Wird also im Herbst mit einer AfD bei 30 Prozent alles noch komplizierter? Das musste man bis vor einigen Monaten befürchten. Nun aber könnte ausgerechnet Sahra Wagenknecht helfen. Oder besser gesagt: Die weitere Zersplitterung der politischen Linken in Deutschland, die sie mit dem Bündnis Sahra Wagenknecht, dem BSW, ausgelöst hat. Schöpferische Zerstörung, zumindest für diese spezielle Landtagswahl.

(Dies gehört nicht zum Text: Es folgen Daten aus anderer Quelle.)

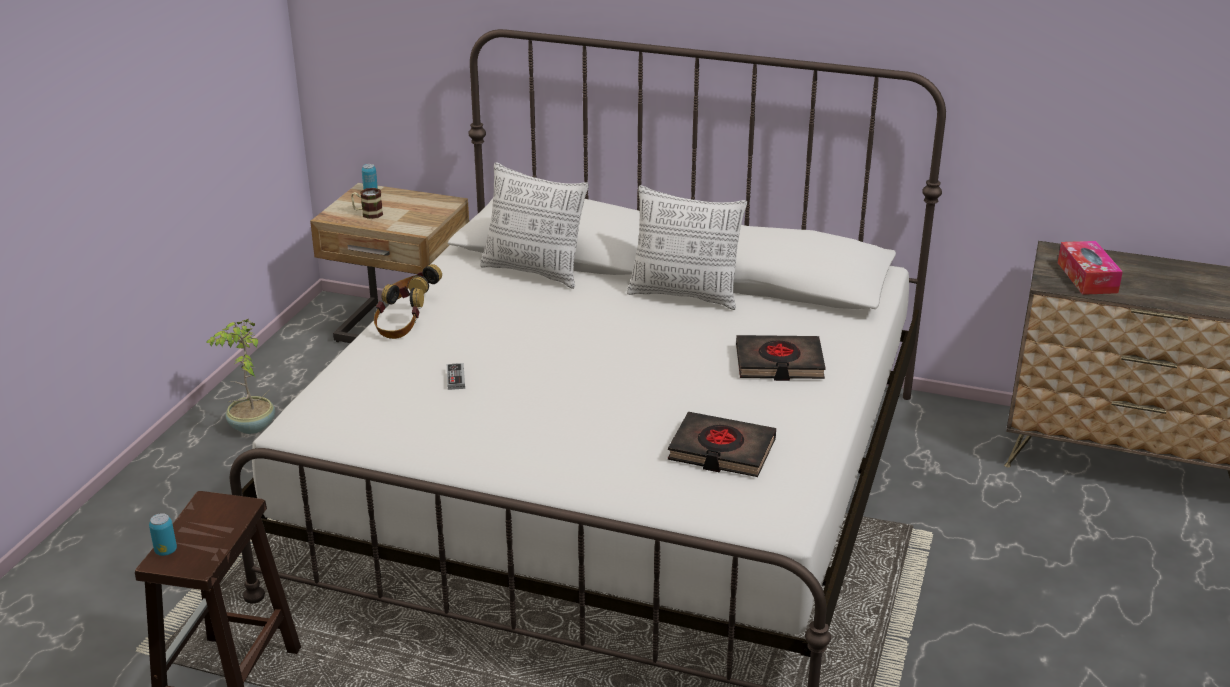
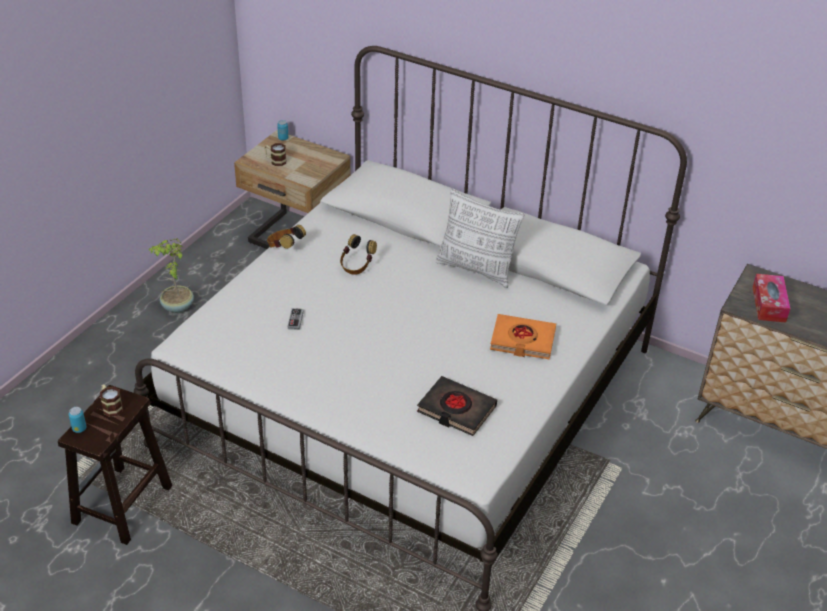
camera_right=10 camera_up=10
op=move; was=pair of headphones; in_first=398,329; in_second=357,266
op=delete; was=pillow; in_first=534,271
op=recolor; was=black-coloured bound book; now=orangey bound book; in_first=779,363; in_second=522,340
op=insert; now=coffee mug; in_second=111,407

In Thüringen nämlich kommt Wagenknecht mit ihrem BSW derzeit auf rund 15 Prozent. Und damit auf ungefähr so viel Zustimmung wie die Linke von Ramelow. Mit dem kleinen aber feinen Unterschied, dass CDU-Landeschef Mario Voigt eine Zusammenarbeit mit dem BSW nicht ausschließt. Inhaltlich ist das zwar nur schwer zu begründen und personell schon gar nicht. Aber vielleicht sollte man die CDU für diese Absurdität nicht zu laut kritisieren. Sonst geht womöglich nach der Wahl im Herbst wirklich gar nichts mehr in Thüringen. Und Björn Höcke könnte sich noch einmal ins rechte Fäustchen lachen.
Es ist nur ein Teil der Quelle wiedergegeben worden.